Tuesday, April 22, 2014

Prominent Allusions in The Shinning

King threads allusions to other Gothic texts throughout The Shining; the following classic fairytale by Perrault and short story by Poe are two such texts that make numerous appearances throughout the novel:


"Blue Beard"- a fairytale written by French author, Charles Perrault (1697) tells the story of a young bride who has married the older and wealthier Blue Beard.  In order to determine his wife's fidelity, Blue Beard leaves her with the keys to every room in the castle, forbidding her only from entering one. He leaves his wife alone in the castle for long periods of time, sometimes weeks on end, to test the full measure of her restraint against curiosity. However, eventually the mysterious secret behind the room gets the better of her strict obedience and she enters the chamber. What she finds horrifies and threatens her destruction... 
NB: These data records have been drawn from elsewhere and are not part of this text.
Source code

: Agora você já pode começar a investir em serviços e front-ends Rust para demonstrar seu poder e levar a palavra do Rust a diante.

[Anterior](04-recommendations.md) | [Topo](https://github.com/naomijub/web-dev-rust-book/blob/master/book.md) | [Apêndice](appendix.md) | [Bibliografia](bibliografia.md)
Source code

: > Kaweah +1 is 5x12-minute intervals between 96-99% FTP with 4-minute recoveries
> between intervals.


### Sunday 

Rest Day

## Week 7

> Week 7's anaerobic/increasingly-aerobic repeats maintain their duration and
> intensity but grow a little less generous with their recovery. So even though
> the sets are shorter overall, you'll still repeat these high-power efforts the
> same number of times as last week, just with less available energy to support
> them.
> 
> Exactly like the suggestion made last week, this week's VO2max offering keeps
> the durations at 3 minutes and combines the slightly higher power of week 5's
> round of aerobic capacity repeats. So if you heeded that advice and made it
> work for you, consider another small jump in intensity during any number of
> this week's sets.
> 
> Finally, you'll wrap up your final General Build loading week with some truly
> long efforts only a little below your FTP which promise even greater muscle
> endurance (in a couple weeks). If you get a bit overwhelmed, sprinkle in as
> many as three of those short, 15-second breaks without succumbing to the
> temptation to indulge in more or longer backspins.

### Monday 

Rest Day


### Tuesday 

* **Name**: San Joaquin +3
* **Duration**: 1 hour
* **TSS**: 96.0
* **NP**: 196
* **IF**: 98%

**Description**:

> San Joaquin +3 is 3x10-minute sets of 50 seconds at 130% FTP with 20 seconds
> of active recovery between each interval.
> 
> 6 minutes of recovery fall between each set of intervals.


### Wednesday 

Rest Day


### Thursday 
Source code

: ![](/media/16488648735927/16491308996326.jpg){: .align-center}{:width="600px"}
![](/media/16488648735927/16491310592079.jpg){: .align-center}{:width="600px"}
"The Masque of the Red Death," by Edgar Allan Poe (1842), begins with the intelligence of a horrible plague sweeping the region of the tale, threatening the nearly instant bloody dissolution of its victims. However, the Prince of the region, believing himself to be immune to the common pestilence, aptly named the Red Death, decides to hold a masked ball, seemingly in defiance of the plague and its reach into his halls. The gathering proceeds with every extravagance available to Prince Prospero's generous coffers, and all seems well until, as the large ebony clock of the hall ticks towards midnight, a strange and unidentified guest joins the party, whose costume resembles with clinical accuracy the image of a corpse...
"And now was acknowledged the presence of the Red Death. He had come like a thief in the night. And one by one dropped the revelers in the blood-bedewed halls of their revel, and died each in the despairing posture of his fall. And the life of the ebony clock went out with that of the last of the gay. And the flames of the tripod expired. And Darkness and Decay and the Red Death held illimitable dominion over all."